Выпишите дословно из текста о тюремном режиме в Шпандау отрывок от слов «Тюремный режим отличался» до слов «забиралось тюремными властями.» включительно.

Фрагмент текста:
↓↓↓

Тюремный режим отличался суровостью и соответствовал идее, что заключение – это наказание. Узникам разрешалось гулять всего лишь по тридцать минут два раза в день. Полчаса они ходили по кругу в тюремном дворе, а потом возвращались назад в свои камеры.
Послаблений было очень мало.
Каждую неделю им разрешалось написать своим домашним одно письмо, содержащее не более 1200 слов, а каждое полученное письмо после прочтения забиралось тюремными властями.
Разрешалось читать книги – но их количество было ограничено, и они были строго отобраны.
Во время еды позволялось выбирать блюда, правда, выбор их был весьма небогат.
Семьи заключенных могли приезжать к ним на свидание через определенные промежутки времени. Продолжительность свиданий была строго ограничена. Гесс был единственным узником Шпандау, который отказался встречаться со своей семьей. Он не видел жену и сына с 1941 года, но мысль о том, чтобы встретиться с ними в этих ужасных условиях, была для него невыносима. Он заявил, что не хочет унижать их посещением военного преступника.

↑↑↑

Набор данных:

↓↓↓

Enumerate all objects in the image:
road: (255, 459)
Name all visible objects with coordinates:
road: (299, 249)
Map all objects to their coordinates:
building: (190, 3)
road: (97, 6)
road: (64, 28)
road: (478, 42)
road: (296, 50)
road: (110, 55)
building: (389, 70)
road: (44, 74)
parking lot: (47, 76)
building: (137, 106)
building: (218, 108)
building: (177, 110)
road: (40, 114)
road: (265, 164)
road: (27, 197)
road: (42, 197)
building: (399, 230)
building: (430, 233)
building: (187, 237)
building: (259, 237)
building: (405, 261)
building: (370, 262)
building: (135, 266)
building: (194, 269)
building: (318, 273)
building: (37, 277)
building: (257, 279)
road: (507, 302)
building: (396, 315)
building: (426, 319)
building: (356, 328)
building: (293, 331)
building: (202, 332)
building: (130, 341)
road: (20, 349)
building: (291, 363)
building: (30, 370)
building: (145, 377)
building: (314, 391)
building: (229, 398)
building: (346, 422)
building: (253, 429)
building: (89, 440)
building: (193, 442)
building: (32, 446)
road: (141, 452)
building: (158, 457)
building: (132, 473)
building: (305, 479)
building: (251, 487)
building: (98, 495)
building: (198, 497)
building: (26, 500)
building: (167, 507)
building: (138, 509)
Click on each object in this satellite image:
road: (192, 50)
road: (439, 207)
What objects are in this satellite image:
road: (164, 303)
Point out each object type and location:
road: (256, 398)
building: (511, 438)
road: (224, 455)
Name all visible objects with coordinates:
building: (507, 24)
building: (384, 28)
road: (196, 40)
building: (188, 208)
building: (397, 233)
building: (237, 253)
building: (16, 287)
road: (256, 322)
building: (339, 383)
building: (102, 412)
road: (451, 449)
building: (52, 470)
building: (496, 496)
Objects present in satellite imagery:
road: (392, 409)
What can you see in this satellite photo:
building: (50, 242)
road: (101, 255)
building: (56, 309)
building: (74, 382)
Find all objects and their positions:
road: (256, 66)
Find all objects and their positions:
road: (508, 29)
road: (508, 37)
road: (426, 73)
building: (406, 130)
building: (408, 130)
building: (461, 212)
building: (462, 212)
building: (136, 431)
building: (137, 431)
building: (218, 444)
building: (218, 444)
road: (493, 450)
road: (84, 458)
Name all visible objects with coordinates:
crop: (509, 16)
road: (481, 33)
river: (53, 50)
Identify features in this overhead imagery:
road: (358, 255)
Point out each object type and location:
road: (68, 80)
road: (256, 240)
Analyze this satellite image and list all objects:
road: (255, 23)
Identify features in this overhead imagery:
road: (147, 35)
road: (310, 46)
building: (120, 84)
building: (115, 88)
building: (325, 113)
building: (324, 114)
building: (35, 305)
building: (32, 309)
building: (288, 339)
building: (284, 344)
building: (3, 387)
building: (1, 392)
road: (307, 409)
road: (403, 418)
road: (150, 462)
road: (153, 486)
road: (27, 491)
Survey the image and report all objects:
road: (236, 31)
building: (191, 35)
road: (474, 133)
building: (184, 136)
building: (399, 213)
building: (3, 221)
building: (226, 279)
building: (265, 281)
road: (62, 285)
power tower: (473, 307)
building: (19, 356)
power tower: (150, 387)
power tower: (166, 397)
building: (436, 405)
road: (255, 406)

↑↑↑

Ответ на задание:
Тюремный режим отличался суровостью и соответствовал идее, что заключение – это наказание. Узникам разрешалось гулять всего лишь по тридцать минут два раза в день. Полчаса они ходили по кругу в тюремном дворе, а потом возвращались назад в свои камеры.
Послаблений было очень мало.
Каждую неделю им разрешалось написать своим домашним одно письмо, содержащее не более 1200 слов, а каждое полученное письмо после прочтения забиралось тюремными властями.